Hello all,

You've seen QR codes, maybe Microsoft HCCB [0], maybe jabcode [1] – well, here's a prototype of something new for the pile. :)

I saw txqr [2] a while back and was impressed, but also curious about how much throughput was possible with animated bar codes. I may have gotten carried away in my research into the question.

cimbar is a single and multi-frame color barcode format using reed solomon (for now) and wirehair [3] for error correction. Files are encoded into an animated series of bar codes drawn to the display. Files are decoded by an Android app [4] with its camera pointed at the cimbar code. This works with all antennas off, e.g. in airplane mode, because it's only using the visual data channel.

I ported the encoder to wasm, because I could: https://cimbar.org

Sustained transfer speed is currently on the order of 800 kilobits/second. So it's not very practical for files larger than a couple of MB, unless you have a lot of free time. :)

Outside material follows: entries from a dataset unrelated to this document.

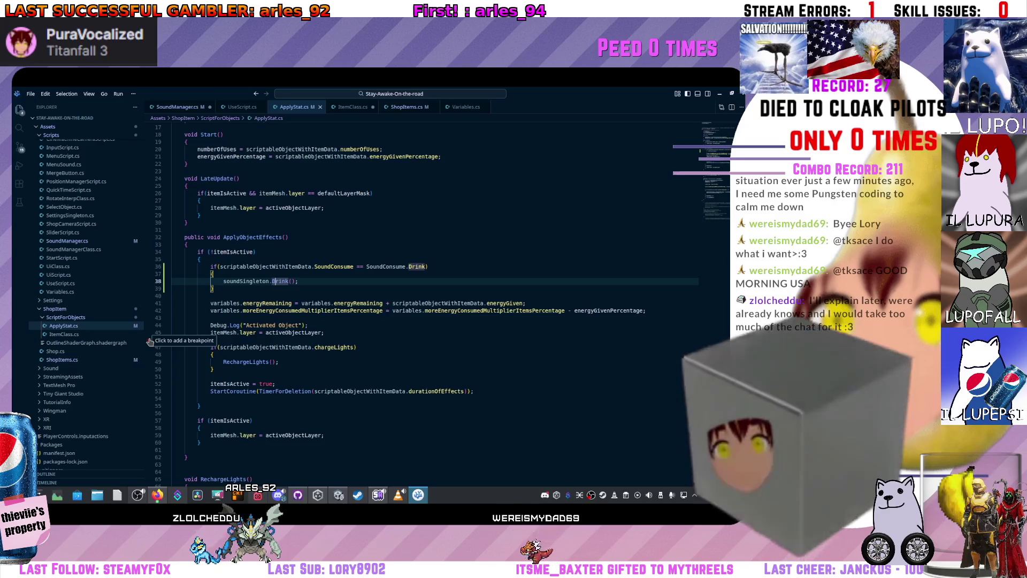
Show Unity's Console errors and jump from the first ApplyStat.cs error to its code line
key("alt+Tab")
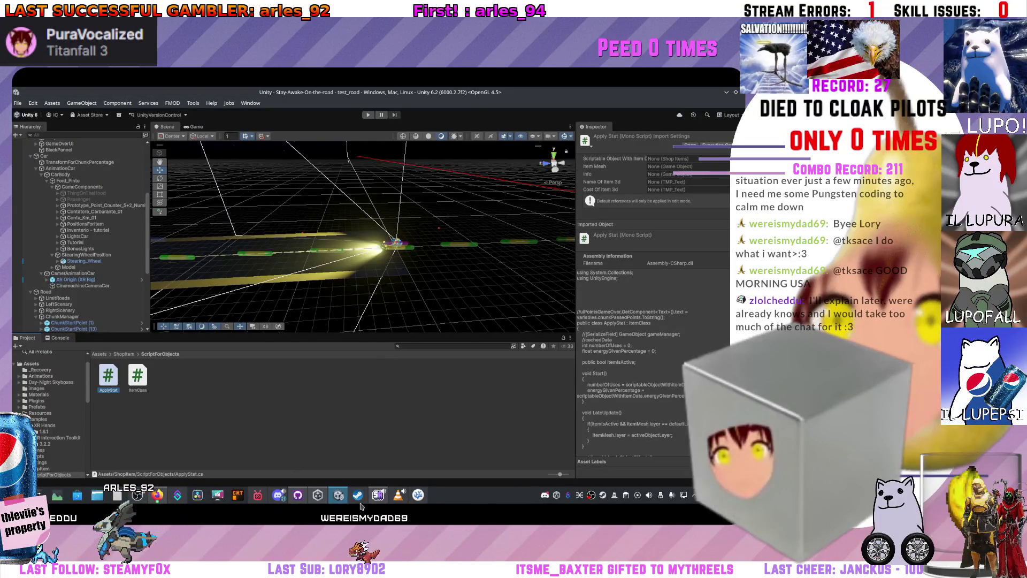
key("alt+Tab")
key("alt+Tab")
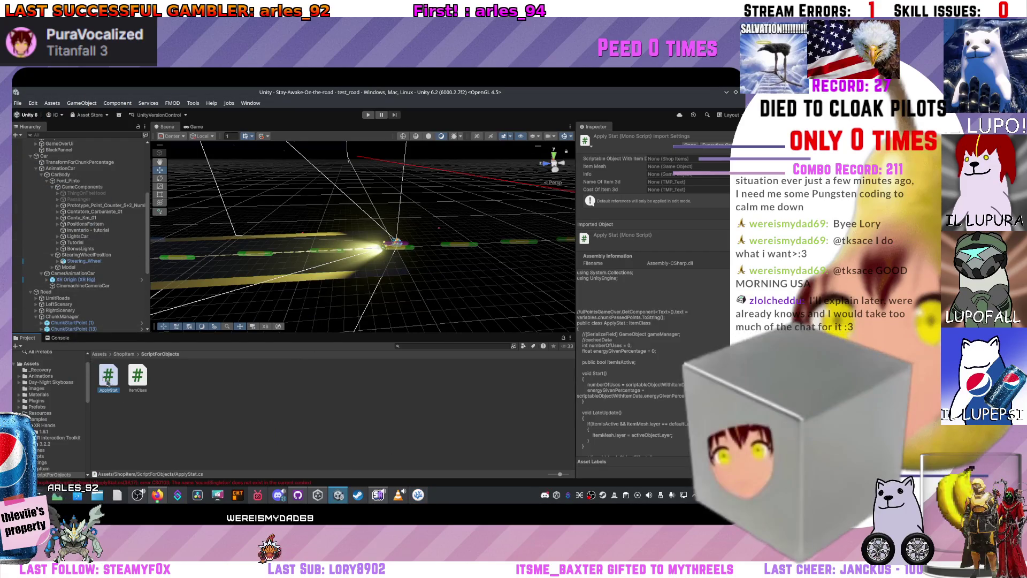
left_click(237, 483)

[0] https://en.wikipedia.org/wiki/High_Capacity_Color_Barcode

[1] https://github.com/jabcode/jabcode

[2] https://github.com/divan/txqr

[3] https://github.com/catid/wirehair

[4] https://github.com/sz3/cfc/releases/latest

As a possible tangent, convert those images to inaudible audio to transfer files over the air: https://github.com/ganny26/awesome-audioqr

(air-gapped computers be damned)

I don't think air-gapped audio transmission could ever reach a fast and reliable transmission so that it allows transferring files in reasonable amount of time over reasonable transmitter-receiver distances. It's just too many hardware and physical limitations for this approach.

Having said that, I am actually working on a small library for data-over-sound which can be used for small data chunk transmissions across the room [0].